▶ [PASSAGE]
⟨
Scientific classification
- Kingdom: Plantae
- Clade: Tracheophytes
- Clade: Angiosperms
- Clade: Eudicots
- Clade: Asterids
- Order: Lamiales
- Family: Lamiaceae
- Genus: Leucas
- Species: L. zeylanica
- Binomial name: Leucas zeylanica (L.) R.Br.
- Synonyms: Leucas bancana Miq. Phlomis zeylanica Linn. Spermacoce denticulata Walp.

= Leucas zeylanica =

- Genus: Leucas
- Species: zeylanica
- Authority: (L.) R.Br.
- Synonyms: Leucas bancana Miq., Phlomis zeylanica Linn. , Spermacoce denticulata Walp.

Species of flowering plant

Leucas zeylanica, commonly known as Ceylon slitwort, is a small, terrestrial, herbaceous, annual, erect or sometimes tufted, hispid and aromatic plant of the subfamily Lamioideae of family Lamiaceae. It is native to tropical Asia.
⟩
According to the Leucas zeylanica entry, what is the plant commonly called?

▶ [STORED DATA]
⟨
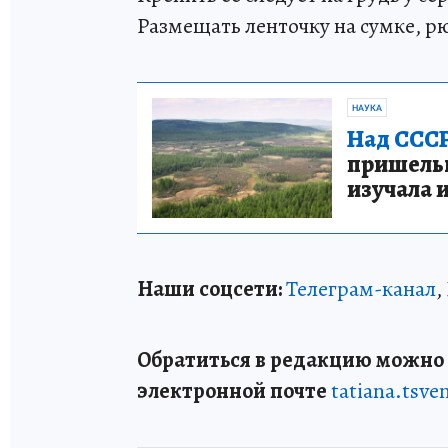
Размещать ленточку на сумке, р
НАУКА
Над СССР
пришельце
изучала 
Наши соцсети:
Телеграм-канал
,
Обратиться в редакцию можно п
электронной почте
tatiana.tsv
⟩
▶ [OUTPUT BELOW] Ceylon slitwort